#### [Required actions]
- 1) Copy the waterboarding post word for word from "Waterboarding – The" up to and including "high-profile terror trials.".
- 2) In the waterboarding post, who used the practice during the Second World War?

#### [Extracted text]
########
Waterboarding – The ‘Un-Torture’

Space November 6, 2007, Matthew Good

It’s been a question in the US for some time now – is waterboarding a form of torture? The Bush administration claims that it isn’t. The former US Attorney General claimed that it wasn’t. The newly confirmed US Attorney General, Michael Mukasey, claimed that he wasn’t even aware of what it was during his confirmation hearing – and this is a man that has presided over several high-profile terror trials.

In truth, waterboarding is a practice that dates back centuries, to the Spanish Inquisition in fact, if not before. The Gestapo and the Japanese used it during the Second World War – bizarrely, it was, at that time, considered a form of torture. The practice involves the simulation of drowning a person in hopes of eliciting information. Of course, as countless studies have shown, the use of torture doesn’t commonly result in the production of useful information, rather anything that will simply make the torture of that person stop. The results of waterboarding are no different.
########
Stored data entries:
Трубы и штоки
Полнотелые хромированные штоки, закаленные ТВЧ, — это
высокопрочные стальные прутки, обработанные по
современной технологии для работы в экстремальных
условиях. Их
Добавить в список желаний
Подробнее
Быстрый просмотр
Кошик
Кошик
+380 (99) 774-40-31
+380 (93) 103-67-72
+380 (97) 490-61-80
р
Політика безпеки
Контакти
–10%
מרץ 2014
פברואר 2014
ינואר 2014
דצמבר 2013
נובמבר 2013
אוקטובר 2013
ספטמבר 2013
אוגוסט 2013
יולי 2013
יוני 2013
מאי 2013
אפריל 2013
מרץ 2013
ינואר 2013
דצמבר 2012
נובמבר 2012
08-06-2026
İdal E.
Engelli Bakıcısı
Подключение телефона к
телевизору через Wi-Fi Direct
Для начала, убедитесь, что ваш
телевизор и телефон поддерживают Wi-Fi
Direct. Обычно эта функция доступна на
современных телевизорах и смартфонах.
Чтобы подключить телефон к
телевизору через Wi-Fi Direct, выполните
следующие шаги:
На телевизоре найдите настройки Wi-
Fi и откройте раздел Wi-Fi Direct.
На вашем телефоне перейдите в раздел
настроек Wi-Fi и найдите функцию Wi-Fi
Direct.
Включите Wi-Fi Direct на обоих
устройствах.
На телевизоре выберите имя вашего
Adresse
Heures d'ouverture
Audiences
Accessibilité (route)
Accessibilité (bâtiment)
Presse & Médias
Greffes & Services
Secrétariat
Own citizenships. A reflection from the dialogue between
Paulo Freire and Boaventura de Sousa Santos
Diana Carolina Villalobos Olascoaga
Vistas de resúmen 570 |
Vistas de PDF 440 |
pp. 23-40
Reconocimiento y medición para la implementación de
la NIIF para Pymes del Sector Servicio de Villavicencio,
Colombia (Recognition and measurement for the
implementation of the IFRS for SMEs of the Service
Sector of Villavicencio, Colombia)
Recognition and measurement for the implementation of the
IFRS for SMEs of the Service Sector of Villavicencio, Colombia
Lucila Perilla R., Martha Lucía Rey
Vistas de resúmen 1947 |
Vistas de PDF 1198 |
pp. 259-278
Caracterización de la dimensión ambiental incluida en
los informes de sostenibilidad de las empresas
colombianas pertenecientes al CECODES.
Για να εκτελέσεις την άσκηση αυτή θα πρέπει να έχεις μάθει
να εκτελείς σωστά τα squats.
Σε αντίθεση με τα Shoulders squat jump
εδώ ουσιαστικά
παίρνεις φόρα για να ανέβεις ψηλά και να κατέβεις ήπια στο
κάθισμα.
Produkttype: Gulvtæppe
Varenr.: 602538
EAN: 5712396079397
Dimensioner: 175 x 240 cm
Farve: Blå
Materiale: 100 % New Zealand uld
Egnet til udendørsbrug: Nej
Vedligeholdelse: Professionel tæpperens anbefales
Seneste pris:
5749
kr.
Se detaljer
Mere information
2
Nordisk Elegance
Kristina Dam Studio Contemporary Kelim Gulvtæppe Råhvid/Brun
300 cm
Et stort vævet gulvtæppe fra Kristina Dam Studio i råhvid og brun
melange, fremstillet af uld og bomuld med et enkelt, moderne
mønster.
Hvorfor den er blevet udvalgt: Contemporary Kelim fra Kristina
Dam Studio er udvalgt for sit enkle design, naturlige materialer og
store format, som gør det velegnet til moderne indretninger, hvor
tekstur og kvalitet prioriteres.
########
#### [List of solutions]
- 1)
Waterboarding – The ‘Un-Torture’

Space November 6, 2007, Matthew Good

It’s been a question in the US for some time now – is waterboarding a form of torture? The Bush administration claims that it isn’t. The former US Attorney General claimed that it wasn’t. The newly confirmed US Attorney General, Michael Mukasey, claimed that he wasn’t even aware of what it was during his confirmation hearing – and this is a man that has presided over several high-profile terror trials.

- 2) The Gestapo and the Japanese.